Powder Free Nitrile Patient Examination Gloves, Blue Color is a non-sterile disposable device intended for medical purposes that is worn on the examiner's hand or finger to prevent contamination between patient and examiner.

The proposed device is Powder Free Nitrile Examination Gloves. The proposed device is blue. The proposed device is non-sterile.

The provided text is a 510(k) summary for "Powder Free Nitrile Patient Examination Gloves, Blue Color," which is a Class I medical device. This type of device does not typically involve complex algorithms or AI; instead, its performance is evaluated based on physical characteristics and material biocompatibility against established standards. Therefore, the requested information regarding AI-specific evaluation criteria (like multi-reader multi-case studies, expert adjudication, AI effect size, training set details) is not applicable to this submission.
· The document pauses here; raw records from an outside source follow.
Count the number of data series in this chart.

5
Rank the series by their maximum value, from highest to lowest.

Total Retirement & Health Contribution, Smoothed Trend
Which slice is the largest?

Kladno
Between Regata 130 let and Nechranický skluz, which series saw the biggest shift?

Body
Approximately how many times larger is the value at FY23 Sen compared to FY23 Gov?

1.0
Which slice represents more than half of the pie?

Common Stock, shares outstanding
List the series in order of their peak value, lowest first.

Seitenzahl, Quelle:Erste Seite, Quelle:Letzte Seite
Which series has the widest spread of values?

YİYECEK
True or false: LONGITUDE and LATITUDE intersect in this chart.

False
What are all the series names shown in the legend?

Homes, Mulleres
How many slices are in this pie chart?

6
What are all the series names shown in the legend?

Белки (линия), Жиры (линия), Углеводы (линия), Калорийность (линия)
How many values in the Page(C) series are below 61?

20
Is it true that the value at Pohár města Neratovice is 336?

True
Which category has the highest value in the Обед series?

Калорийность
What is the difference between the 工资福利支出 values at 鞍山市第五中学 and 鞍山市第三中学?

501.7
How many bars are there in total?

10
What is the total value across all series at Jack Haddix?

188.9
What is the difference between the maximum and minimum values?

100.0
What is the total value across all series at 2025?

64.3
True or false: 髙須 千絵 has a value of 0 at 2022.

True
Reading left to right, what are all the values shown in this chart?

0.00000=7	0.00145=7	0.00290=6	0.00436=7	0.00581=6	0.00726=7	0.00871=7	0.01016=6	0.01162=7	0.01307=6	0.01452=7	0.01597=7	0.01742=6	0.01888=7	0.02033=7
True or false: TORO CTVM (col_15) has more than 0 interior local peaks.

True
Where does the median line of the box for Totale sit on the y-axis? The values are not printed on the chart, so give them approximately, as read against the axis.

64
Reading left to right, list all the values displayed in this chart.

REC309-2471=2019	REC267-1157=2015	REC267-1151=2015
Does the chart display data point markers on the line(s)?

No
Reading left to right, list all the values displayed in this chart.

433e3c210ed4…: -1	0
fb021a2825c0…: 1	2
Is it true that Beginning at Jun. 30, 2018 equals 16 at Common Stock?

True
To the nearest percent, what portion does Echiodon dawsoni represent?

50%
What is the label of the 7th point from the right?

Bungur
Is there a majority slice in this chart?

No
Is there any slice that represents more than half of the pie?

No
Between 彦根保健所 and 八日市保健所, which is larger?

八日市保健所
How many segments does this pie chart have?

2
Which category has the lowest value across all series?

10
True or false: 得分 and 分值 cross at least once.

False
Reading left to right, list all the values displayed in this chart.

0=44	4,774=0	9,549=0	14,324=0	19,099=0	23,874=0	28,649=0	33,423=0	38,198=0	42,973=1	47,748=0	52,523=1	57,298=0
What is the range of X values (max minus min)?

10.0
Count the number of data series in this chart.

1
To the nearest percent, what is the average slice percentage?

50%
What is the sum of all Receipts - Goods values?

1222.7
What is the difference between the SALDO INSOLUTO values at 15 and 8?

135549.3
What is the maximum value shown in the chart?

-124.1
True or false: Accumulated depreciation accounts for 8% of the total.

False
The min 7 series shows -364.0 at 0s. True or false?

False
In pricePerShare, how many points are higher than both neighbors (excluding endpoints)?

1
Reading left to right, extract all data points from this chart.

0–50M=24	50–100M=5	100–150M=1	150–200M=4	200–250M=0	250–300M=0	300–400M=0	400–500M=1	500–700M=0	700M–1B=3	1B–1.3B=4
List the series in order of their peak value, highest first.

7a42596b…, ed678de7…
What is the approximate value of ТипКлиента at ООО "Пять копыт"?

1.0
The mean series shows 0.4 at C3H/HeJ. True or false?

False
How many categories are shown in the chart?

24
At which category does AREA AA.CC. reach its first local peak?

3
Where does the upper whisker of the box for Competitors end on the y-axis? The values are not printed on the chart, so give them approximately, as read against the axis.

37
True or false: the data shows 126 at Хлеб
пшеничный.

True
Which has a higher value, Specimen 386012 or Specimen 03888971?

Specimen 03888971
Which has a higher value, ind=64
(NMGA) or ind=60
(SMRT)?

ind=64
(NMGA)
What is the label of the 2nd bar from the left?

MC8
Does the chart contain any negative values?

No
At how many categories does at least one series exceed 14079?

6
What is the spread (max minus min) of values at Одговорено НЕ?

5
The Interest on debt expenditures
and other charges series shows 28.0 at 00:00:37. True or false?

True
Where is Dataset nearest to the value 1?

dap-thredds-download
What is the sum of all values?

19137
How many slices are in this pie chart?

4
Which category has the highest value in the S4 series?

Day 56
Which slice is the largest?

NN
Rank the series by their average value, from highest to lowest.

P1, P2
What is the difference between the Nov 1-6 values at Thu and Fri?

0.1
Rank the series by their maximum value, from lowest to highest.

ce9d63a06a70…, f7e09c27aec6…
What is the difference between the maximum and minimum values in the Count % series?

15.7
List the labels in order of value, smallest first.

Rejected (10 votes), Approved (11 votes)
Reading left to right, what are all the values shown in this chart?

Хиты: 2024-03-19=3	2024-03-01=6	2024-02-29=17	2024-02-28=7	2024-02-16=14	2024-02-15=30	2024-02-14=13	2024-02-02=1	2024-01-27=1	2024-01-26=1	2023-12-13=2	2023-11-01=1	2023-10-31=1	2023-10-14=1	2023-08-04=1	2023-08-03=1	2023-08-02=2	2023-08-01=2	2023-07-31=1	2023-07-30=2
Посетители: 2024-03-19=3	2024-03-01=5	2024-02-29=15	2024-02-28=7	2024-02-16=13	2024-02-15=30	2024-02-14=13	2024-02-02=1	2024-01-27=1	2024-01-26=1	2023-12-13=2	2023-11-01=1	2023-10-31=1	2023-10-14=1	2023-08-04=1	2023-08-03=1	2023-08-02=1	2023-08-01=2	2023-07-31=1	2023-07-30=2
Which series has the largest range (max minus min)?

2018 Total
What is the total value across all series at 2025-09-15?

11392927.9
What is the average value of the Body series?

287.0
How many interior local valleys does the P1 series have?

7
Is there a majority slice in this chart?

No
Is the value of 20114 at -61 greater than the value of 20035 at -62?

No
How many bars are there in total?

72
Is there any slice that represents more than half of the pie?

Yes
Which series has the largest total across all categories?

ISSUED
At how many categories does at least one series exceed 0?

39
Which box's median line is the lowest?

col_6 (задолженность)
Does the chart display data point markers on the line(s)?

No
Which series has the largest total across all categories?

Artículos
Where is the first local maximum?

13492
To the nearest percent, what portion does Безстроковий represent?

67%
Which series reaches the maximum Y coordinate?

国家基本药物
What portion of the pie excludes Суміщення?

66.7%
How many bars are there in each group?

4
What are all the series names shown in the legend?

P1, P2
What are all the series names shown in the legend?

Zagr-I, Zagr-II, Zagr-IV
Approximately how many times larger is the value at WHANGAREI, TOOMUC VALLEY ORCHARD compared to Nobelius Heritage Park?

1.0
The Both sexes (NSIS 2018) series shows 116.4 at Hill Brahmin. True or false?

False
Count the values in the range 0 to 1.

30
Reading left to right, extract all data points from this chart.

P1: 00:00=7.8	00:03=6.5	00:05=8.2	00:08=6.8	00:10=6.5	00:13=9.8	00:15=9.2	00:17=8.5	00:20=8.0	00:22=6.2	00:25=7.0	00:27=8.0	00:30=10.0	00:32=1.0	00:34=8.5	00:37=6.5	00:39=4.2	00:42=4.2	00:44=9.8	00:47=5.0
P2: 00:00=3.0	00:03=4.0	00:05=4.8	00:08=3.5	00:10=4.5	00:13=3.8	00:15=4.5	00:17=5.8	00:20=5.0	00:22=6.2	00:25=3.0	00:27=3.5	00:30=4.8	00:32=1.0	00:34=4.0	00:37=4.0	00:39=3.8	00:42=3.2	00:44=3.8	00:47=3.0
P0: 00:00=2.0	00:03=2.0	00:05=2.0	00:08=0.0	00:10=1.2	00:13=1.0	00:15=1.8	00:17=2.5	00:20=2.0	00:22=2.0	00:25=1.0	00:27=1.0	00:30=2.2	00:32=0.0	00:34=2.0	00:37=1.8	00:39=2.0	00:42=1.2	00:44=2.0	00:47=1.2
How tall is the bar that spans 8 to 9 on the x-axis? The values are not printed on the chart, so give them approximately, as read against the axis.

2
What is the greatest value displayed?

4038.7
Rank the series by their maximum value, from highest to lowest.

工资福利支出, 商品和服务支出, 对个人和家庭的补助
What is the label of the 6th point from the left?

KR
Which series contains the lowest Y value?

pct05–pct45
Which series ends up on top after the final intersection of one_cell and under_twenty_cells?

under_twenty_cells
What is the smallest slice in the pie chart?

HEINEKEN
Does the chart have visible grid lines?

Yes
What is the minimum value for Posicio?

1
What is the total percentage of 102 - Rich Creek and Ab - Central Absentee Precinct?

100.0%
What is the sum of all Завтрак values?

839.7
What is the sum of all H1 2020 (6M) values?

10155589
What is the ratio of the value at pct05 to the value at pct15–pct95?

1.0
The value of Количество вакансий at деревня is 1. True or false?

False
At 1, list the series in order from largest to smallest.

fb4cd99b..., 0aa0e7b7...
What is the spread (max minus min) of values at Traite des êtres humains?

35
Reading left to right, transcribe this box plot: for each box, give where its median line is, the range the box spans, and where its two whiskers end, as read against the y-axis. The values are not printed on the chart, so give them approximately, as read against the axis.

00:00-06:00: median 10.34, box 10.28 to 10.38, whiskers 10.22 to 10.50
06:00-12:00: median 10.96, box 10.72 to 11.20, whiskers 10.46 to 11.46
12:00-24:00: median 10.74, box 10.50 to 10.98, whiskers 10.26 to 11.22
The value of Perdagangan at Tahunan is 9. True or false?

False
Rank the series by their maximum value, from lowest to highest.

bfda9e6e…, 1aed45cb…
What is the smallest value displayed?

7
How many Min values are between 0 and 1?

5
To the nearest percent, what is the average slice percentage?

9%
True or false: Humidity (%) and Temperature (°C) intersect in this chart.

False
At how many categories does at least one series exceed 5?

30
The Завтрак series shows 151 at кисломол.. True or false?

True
Here's a breakdown of the acceptance criteria and study information that is relevant and available in the document:

1. A table of acceptance criteria and the reported device performance

2. Sample size used for the test set and the data provenance

The document does not specify the exact sample sizes for each physical test. However, it indicates general inspection levels where applicable, such as "ILS-2 AQL4.0" for dimensions and "Inspection Level I AQL2.5" for freedom from pinholes. For residual powder, it states "Checked on 5pcs sub-samples (N=5)."
The provenance of the data is from non-clinical laboratory testing performed by the manufacturer to demonstrate compliance with relevant ASTM and ISO standards. The document does not specify the country of origin of the raw data, but the manufacturer is Shandong Shangwei Medical Products Co.,Ltd, located in China. The studies are prospective in nature, as they are specifically conducted to test the performance of the device against predefined criteria.

3. Number of experts used to establish the ground truth for the test set and the qualifications of those experts

Not applicable. The "ground truth" for this device is based on objective measurements against established international and national standards (ASTM, ISO, CFR) for physical properties and biocompatibility. It does not involve expert interpretation or subjective assessment of medical images or patient conditions.

4. Adjudication method for the test set

Not applicable. As described above, this is not an AI or diagnostic device requiring expert adjudication. Test results are quantitative measurements compared against predefined thresholds in standards.

5. If a multi reader multi case (MRMC) comparative effectiveness study was done, If so, what was the effect size of how much human readers improve with AI vs without AI assistance

Not applicable. This device is a patient examination glove and does not involve AI or human "readers" in a diagnostic capacity.

6. If a standalone (i.e. algorithm only without human-in-the-loop performance) was done

Not applicable. There is no algorithm for this device.

7. The type of ground truth used

The ground truth used for this device's evaluation is based on established industry standards and objective laboratory measurements. These include:

• ASTM D6319-10 (Standard Specification for Nitrile Examination Gloves for Medical Application) for dimensions and physical properties.
• 21 CFR 800.20 and ASTM D5151-19 for freedom from pinholes.
• ASTM D6124-06 for residual powder.
• ISO 10993-5, ISO 10993-10, and ISO 10993-11 for biocompatibility (cytotoxicity, irritation, sensitization, systemic toxicity).

8. The sample size for the training set

Not applicable. This device does not use machine learning or AI, and therefore does not have a "training set."

9. How the ground truth for the training set was established

Not applicable, as there is no training set for this type of device.